Born in Düsseldorf, Adloff was the child of Franz Joseph Adloff (1786–1832) and Anna Margaretha Adloff, née Kaimer (1784–1846). From 1833 to 1843, he studied at the Kunstakademie Düsseldorf, where in 1836 he took the class of Landschaftsmaler under Johann Wilhelm Schirmer.[1] and attended the architecture class under Rudolf Wiegmann in 1840/1841. In the student lists of the Meisterklasse, he was listed as an architectural and landscape painter from 1840 to 1843. In his choice of motifs, he favoured – following the Dutch Golden Age painting – the Dutch landscape; he created beach, harbour, canal and city views, whose architecture he captured in detail and in a fine painting style. He often painted seascapes, which are bathed in a romantic mood of tranquillity by moonlight, morning and evening light. He was repeatedly represented at academic art exhibitions in Germany and abroad. Adloff was a member of the Malkasten.

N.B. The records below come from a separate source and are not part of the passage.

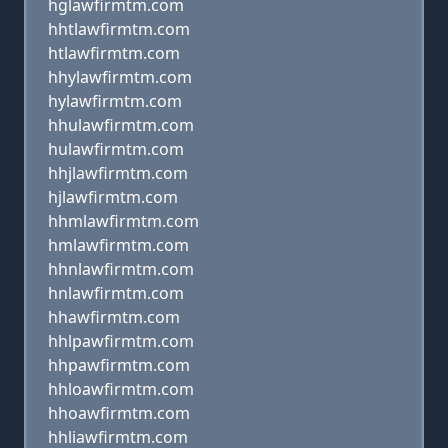
hglawfirmtm.com
hhtlawfirmtm.com
htlawfirmtm.com
hhylawfirmtm.com
hylawfirmtm.com
hhulawfirmtm.com
hulawfirmtm.com
hhjlawfirmtm.com
hjlawfirmtm.com
hhmlawfirmtm.com
hmlawfirmtm.com
hhnlawfirmtm.com
hnlawfirmtm.com
hhawfirmtm.com
hhlpawfirmtm.com
hhpawfirmtm.com
hhloawfirmtm.com
hhoawfirmtm.com
hhliawfirmtm.com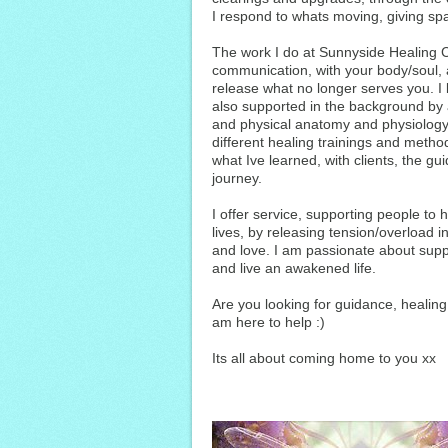
I respond to whats moving, giving spa
The work I do at Sunnyside Healing Ce
communication, with your body/soul, a
release what no longer serves you. I
also supported in the background by
and physical anatomy and physiology
different healing trainings and met
what Ive learned, with clients, the 
journey.
I offer service, supporting people to 
lives, by releasing tension/overload in
and love. I am passionate about suppor
and live an awakened life.
Are you looking for guidance, healin
am here to help :)
Its all about coming home to you xx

Adloff married Adelheid Schmitz (1820-1893), who gave birth to his daughter Sybilla Carolina († 1927) in 1850. They lived at Pfannenschoppenstraße 239 (today Klosterstraße in Düsseldorf-Stadtmitte) - in the house where Alwine and Adolph Schroedter had lived before they went to Karlsruhe.[2][3] Sybilla Carolina became the wife of the animal painter Carl Jutz in 1868.[4] and 1873 mother of the later landscape painter Carl Ernst Bernhard Jutz.
Adloff died in Düsseldorf at the age of 44 and was buried at Golzheimer Friedhof (southern part).